:: Data shown ::
════════
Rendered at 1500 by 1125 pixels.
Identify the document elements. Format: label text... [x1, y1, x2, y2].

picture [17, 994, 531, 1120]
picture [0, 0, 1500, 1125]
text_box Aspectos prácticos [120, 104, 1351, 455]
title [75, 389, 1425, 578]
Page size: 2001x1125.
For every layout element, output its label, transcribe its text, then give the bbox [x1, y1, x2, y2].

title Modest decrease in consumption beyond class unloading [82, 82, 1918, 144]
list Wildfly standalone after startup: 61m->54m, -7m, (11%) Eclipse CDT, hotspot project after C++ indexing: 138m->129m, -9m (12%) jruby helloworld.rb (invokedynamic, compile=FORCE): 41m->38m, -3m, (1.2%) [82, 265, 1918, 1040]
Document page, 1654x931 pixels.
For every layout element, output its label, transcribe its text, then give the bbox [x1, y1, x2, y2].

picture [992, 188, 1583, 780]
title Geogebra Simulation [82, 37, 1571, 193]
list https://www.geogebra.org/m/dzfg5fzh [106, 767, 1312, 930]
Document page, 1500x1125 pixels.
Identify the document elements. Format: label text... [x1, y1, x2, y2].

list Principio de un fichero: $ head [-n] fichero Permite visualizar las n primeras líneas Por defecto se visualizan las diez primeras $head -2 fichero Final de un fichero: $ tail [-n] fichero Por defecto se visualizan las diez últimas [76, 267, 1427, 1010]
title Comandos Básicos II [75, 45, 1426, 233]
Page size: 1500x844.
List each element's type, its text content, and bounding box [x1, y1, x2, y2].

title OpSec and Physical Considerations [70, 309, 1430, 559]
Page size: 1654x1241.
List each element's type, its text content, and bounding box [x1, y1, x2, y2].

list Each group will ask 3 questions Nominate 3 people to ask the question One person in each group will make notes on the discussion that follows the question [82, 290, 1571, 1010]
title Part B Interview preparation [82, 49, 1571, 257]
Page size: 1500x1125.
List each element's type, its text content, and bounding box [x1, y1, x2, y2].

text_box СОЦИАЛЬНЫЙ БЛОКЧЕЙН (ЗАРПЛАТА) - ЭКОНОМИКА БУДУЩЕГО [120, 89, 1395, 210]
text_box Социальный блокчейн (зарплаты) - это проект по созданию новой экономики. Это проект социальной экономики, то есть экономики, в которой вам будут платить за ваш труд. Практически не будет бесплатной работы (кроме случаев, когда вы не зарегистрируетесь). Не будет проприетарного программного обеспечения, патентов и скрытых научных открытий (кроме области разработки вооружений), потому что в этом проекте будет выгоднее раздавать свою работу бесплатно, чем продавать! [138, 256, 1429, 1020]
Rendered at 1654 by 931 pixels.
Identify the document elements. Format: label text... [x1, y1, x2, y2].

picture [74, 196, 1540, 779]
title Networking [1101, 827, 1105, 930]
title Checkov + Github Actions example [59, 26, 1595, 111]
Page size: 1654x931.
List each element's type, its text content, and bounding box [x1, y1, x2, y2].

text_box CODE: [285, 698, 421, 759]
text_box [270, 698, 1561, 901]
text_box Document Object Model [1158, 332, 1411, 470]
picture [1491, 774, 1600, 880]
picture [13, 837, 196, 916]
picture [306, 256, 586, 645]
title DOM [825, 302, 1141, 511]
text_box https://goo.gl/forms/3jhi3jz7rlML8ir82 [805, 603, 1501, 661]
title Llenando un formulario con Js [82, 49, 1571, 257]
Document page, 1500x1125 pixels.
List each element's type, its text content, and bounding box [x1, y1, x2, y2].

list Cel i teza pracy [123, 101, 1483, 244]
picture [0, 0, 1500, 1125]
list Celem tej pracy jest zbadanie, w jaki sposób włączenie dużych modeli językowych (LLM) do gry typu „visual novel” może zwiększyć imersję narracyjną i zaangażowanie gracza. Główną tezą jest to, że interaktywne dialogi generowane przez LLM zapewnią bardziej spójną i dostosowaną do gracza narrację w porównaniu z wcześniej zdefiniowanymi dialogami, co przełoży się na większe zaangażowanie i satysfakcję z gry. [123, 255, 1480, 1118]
════════
Render the lines from the one containing "Page size: 1500x844." through the one containing "title Part B" as a JSON list of strings, one string per line, leaving out blank lines.

[
  "Page size: 1500x844.",
  "List each element's type, its text content, and bounding box [x1, y1, x2, y2].",
  "title OpSec and Physical Considerations [70, 309, 1430, 559]",
  "Page size: 1654x1241.",
  "List each element's type, its text content, and bounding box [x1, y1, x2, y2].",
  "list Each group will ask 3 questions Nominate 3 people to ask the question One person in each group will make notes on the discussion that follows the question [82, 290, 1571, 1010]",
  "title Part B Interview preparation [82, 49, 1571, 257]"
]